Imagine you took a stack of ribbons, compressed it till it buckled into bows, and then tilted the whole stack on its side. That pretty much sums up what you can see in this picture of plunging, folded bedrock at Gulpha Gorge Campground, north of Hot Springs, in the Ouachita Mountains of Arkansas. The bedrock of the Ouachitas was buckled and tilted about 200 million years ago when the South American and North American continents collided – part of the incredible process geologists call plate tectonics.
This is just a couple of wee folds that are exposed at the surface because the bedrock at Gulpha Gorge is novaculite – a really hard rock that doesn’t erode away easily. However, if we could strip the vegetation and civilization away in central Arkansas, we would see that pretty much all the rocks in the region are folded and tilted in similar ways. Some of the folds cover many square miles and can be seen from space on a clear day, and others are no bigger than a speed-bump.
Pictured above is one of the “gold” mines of Arkansas. This is one of many prospect holes dug in the Ouachita Mountains around 1886 when investors fell victim to the first documented Arkansas gold scam. It’s located in the Charlton Campground just west of Mt. Ida in the Ouachita Mountains. The reality is no gold in commercially minable quantities has ever been found in Arkansas.
Scams involving gold and other precious metals are not unique to the state, but they have been a recurring problem, as recently as the mid 1980s. The scams, in a nutshell, consist of staking out a claim on a piece of land, obtaining falsified assay reports that show inflated values of precious metals, and then duping investors into buying parts of the claim.

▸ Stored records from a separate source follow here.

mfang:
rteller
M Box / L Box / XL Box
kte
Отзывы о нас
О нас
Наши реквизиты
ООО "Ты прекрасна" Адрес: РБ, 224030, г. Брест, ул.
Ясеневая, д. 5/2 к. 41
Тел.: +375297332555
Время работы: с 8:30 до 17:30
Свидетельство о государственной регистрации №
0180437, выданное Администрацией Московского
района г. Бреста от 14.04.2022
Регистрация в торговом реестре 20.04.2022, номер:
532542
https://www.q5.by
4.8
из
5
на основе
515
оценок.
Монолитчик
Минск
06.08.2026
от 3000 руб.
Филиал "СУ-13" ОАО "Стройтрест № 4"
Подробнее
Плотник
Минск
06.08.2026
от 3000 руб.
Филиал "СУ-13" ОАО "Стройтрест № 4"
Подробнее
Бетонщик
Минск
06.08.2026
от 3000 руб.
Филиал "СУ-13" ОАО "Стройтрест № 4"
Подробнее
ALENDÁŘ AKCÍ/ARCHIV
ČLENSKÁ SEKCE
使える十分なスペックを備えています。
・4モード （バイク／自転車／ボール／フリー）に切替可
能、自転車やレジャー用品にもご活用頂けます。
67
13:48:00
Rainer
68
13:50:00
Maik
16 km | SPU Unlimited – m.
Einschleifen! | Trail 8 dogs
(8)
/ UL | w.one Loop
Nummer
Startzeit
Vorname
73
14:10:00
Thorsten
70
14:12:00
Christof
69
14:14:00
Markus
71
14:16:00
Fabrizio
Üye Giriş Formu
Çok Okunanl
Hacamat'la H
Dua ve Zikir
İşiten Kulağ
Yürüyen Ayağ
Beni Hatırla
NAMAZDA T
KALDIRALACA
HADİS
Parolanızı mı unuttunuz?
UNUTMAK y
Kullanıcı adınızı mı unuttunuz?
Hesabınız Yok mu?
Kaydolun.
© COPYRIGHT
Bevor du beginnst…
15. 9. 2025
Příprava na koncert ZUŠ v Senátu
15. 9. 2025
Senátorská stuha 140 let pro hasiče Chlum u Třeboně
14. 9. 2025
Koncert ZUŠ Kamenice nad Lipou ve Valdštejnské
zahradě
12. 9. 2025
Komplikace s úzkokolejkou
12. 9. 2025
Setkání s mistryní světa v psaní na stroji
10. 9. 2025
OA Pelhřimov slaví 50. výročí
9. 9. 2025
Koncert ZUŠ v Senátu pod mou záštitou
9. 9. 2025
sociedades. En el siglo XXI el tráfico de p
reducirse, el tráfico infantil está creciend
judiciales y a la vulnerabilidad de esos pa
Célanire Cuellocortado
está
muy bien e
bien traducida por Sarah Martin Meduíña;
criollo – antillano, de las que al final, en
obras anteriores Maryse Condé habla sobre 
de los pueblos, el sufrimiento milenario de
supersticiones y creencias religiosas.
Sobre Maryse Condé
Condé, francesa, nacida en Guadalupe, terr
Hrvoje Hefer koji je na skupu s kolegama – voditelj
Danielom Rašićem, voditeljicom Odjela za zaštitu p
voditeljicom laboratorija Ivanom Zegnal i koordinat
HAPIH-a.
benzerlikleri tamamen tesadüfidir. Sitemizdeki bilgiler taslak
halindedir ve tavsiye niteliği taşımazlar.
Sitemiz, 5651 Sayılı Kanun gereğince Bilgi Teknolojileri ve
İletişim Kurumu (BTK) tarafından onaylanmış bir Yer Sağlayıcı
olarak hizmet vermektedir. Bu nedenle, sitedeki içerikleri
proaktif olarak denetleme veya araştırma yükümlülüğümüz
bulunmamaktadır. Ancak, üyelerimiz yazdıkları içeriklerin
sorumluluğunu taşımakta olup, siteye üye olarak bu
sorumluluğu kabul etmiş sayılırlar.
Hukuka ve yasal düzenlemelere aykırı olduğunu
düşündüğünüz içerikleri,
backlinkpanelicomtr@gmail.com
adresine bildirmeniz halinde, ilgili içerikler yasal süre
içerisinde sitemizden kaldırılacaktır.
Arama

Though it’s hard to imagine falling victim to such a scheme, the con-men have historically been quite successful. As rumors spread, more and more people rush to get in on the bonanza. By the time the dust starts to settle, the original instigators are gone and so is everyone’s money.
This is a picture of petrified wood. Most people are familiar with famous petrified wood occurrences, such as the Petrified Forest National Park in Arizona. We also have this curious fossil in Arkansas.
Petrified wood, like other fossils, forms when minerals replace the organic material that makes up an organism – in this case a tree. For this to happen the tree has to be buried very quickly, while alive or immediately after dying, because oxygen causes things to rot. Burial can result from a landslide, volcanic ash fall, or other natural process. After burial, mineral-rich groundwater slowly replaces the organic tissue, most commonly with the mineral quartz.
The result is a solid rock that looks exactly like a piece of wood, often retaining growth-rings and other fine details of the original plant. Petrified wood in Arkansas is young geologically speaking. It formed in the past 66 million years.
The above picture shows several varieties of kryptonite…. not really! These are various minerals that display a natural phenomenon known as fluorescence. Fluorescent minerals contain particles that glow when exposed to ultraviolet light, a type of light outside of the spectrum of light we can see. Actually, these minerals also fluoresce in visible light such as sunlight, but the visible wavelengths drown out the glow so we don’t notice it.
This collection of fluorescent minerals, along with other educational, geology-related exhibits, is on display at the Arkansas Geological Survey’s learning center in Little Rock. If you would like to visit the learning center and see for yourself, it’s available for touring by appointment. You can find out more by contacting the Arkansas Geological Survey.
This week’s geopic is a bit of a stretch, but since ice is technically a mineral, a frost flower is a crystal form of the mineral ice. Plus they are just cool.
Frost flowers form when the air is below freezing but the ground isn’t frozen. In Arkansas, these conditions typically occur early in the morning in Fall or Spring. They begin due to freezing of moisture in the stem of a plant which expands and makes small cracks in the stem. Water in the plant freezes as it is extruded from the cracks, and more moisture is continually wicked up from the soil. The resultant ice forms delicate ribbons that curl around the stem resembling flower petals.
Because they are so fragile and rarely last more than a few hours, most frost flowers are never seen. If you happen to be out on a crisp morning, come across one, and you have a camera handy, be sure to take some pictures.